Ve gittikçe yaklaşıyor. Beni farketti.
"Deniz"
"Emir" derken kalbim deli gibi çarpıyordu. Sesimin titremesini farketmemiştir umarım.
"Nasılsın?" dedi kaşlarını kaldırarak.
"İyiyim sen?" dedim sakin kalmaya çalışmam lazım.
"İyiyim bende. Karşılaşmak güzel" dedi. Sen gel bi de bana sor. Nerden çıktın karşıma?
" Evet" dedim. " Ama acelem var." diye devam ettim.
"Tabi sen işine bak. Ararım" dedi.
Aramayacak. Muhtemelen zorla konuştu benimle ama ne kadar çok özlemişim. Kalbimin sesi duyulur mu bilmiyorum. Ofise girdiğimde tek düşündüğüm o andı. Hiç değişmemişti ve biz sanki hiçayrılmamış gibiydik.
"Deniz" bana seslenen arkadaşımın sesiyle irkildim.
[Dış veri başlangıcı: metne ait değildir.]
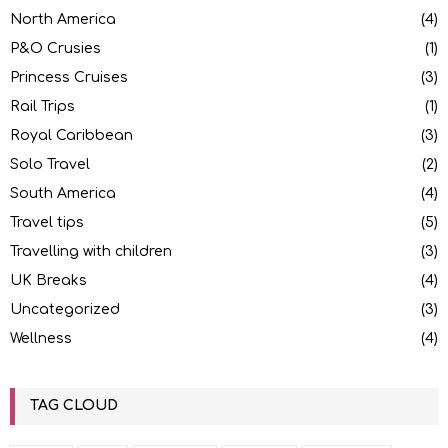
North America
(4)
P&O Crusies
(1)
Princess Cruises
(3)
Rail Trips
(1)
Royal Caribbean
(3)
Solo Travel
(2)
South America
(4)
Travel tips
(5)
Travelling with children
(3)
UK Breaks
(4)
Uncategorized
(3)
Wellness
(4)
TAG CLOUD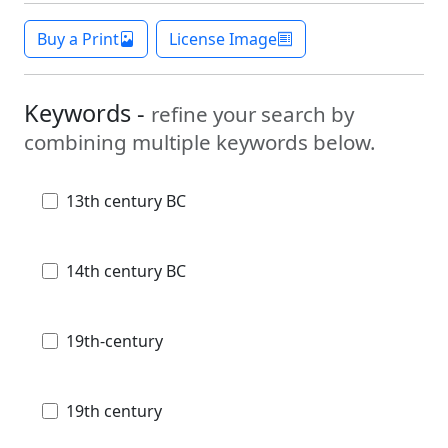
Buy a Print
License Image
Keywords -
refine your search by
combining multiple keywords below.
13th century BC
14th century BC
19th-century
19th century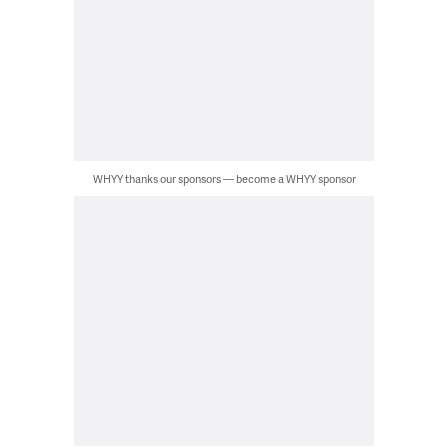
WHYY thanks our sponsors — become a WHYY sponsor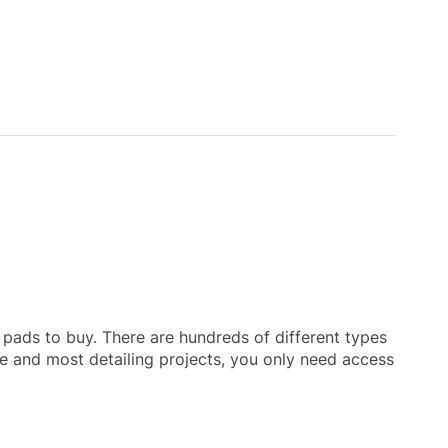
h pads to buy. There are hundreds of different types
le and most detailing projects, you only need access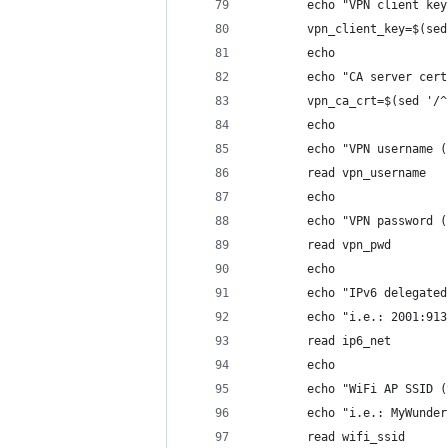
        echo "VPN client key
        vpn_client_key=$(sed
        echo
        echo "CA server cert
        vpn_ca_crt=$(sed '/^
        echo
        echo "VPN username (
        read vpn_username
        echo
        echo "VPN password (
        read vpn_pwd
        echo
        echo "IPv6 delegated
        echo "i.e.: 2001:913
        read ip6_net
        echo
        echo "WiFi AP SSID (
        echo "i.e.: MyWunder
        read wifi_ssid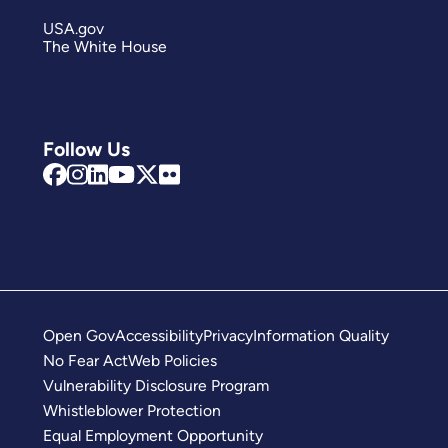
USA.gov
The White House
Follow Us
Open Gov
Accessibility
Privacy
Information Quality
No Fear Act
Web Policies
Vulnerability Disclosure Program
Whistleblower Protection
Equal Employment Opportunity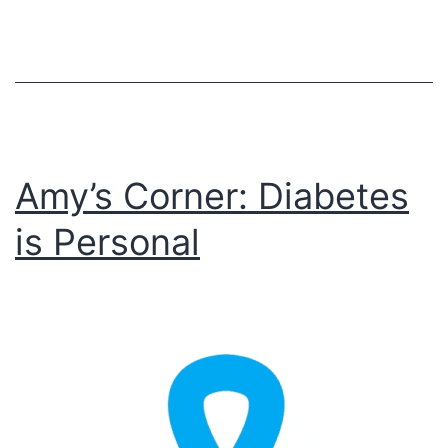
Amy’s Corner: Diabetes
is Personal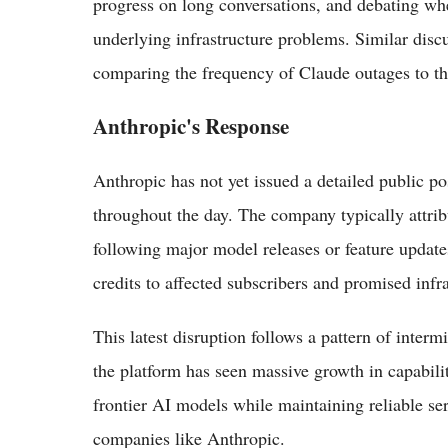
progress on long conversations, and debating w
underlying infrastructure problems. Similar dis
comparing the frequency of Claude outages to t
Anthropic's Response
Anthropic has not yet issued a detailed public p
throughout the day. The company typically attri
following major model releases or feature update
credits to affected subscribers and promised inf
This latest disruption follows a pattern of intermi
the platform has seen massive growth in capabilit
frontier AI models while maintaining reliable se
companies like Anthropic.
Bu Eda'ydı.
"Efendim?" diye yanıt verdim
"Bugün cluba gideceğiz sende gelsene" dedi.
"Akşam mı?" diye sordum.
"Evet" dedi. Aslında öyle yerlere pek gitmem. Sevmem de ama hayatım o kadar monotonlaştı ki bu akşam kafamı dağıtmak iyi gelebilirdi.
"Olur, eğlenceli olur" dedim. Hemen telefonunu açıp bir şeyler yazdı.
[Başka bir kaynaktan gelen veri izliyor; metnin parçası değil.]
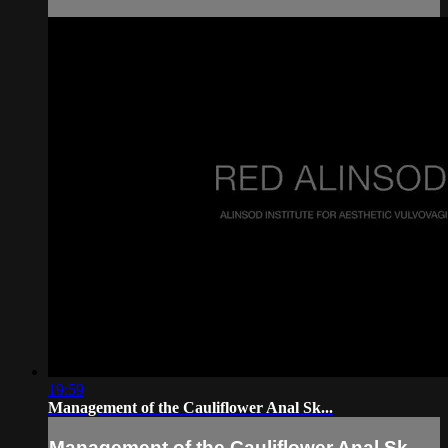
19:59
Management of the Cauliflower Anal Sk...
Management of the Cauliflower Anal Sk...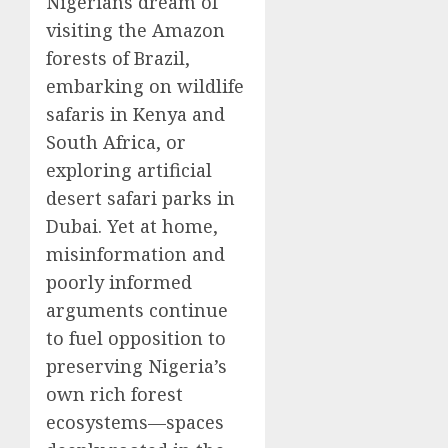
Nigerians dream of
visiting the Amazon
forests of Brazil,
embarking on wildlife
safaris in Kenya and
South Africa, or
exploring artificial
desert safari parks in
Dubai. Yet at home,
misinformation and
poorly informed
arguments continue
to fuel opposition to
preserving Nigeria’s
own rich forest
ecosystems—spaces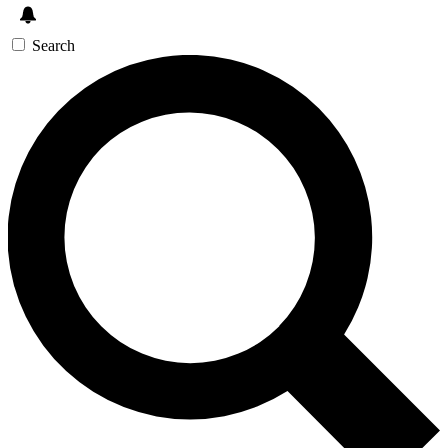
Search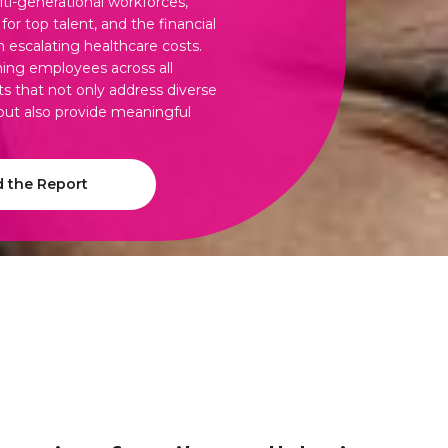
lti-generational workforces,
or top talent, and the financial
h escalating healthcare costs.
ing employees across all
ts that not only address diverse
 but also provide meaningful
 the Report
"Tamamdır. Plana seni de dahil ettim" dedi gülümseyerek.
Akşam olduğunda mekanı bana konum olarak atmıştı. Hiç bilmediğim bi yerdi. Kapıya geldiğimde görevliye Eda'nın ismini verdim ve biraz ilerde bi masayı işaret ederek gösterdi. O masada Eda'yı görünce hızlı adımlarla yanına ilerledim.
"Çok güzel olmuşsun" dedi
"Sende çok güzel olmuşsun" dedim gülümseyerek. Bakışlarımı etrafta gezdirdim bir süre. Loş ışıklı yüksek müzikli hoş bi mekandı diyebilirim. Gözlerim çaprazımda kalmıştı çünkü orda Emir vardı. Daha sabah karşılaşmıştık ve ondan sonra hayatımı yeni yeni yoluna koymaya başlamışken bu gün iki kere karşılaşmıştık. Ağır bir tesadüftü. Yanıma geldiğinde düşüncelerimden sıyrılıp yüzüne baktım.
"Burdasın?" dedi sorgularcasına. Bu mekanları pek sevmediğimi biliyordu.
"Evet. Sende." dedim. Oysa benim tam tersimdi. Bu mekanlar ondan sorulurdu.
"Daha sakin bir tarafa geçelim" dedi. Müzikten dolayı birbirimizin kulağına eğilerek ve oldukça yüksek sesle konuşarak anlaşabiliyorduk. Koridordan geçip tek tek kapıların olduğu tarafa yöneldik. Ne kadar çok kapı var. Birine girdik. Odada sadece bir yatak ve bir koltuk vardı.
"Burası neresi?" dedim tek kaşımı kaldırarak. Aslında bu bir soru değildi çünkü adım kadar emindim burası seks odasıydı.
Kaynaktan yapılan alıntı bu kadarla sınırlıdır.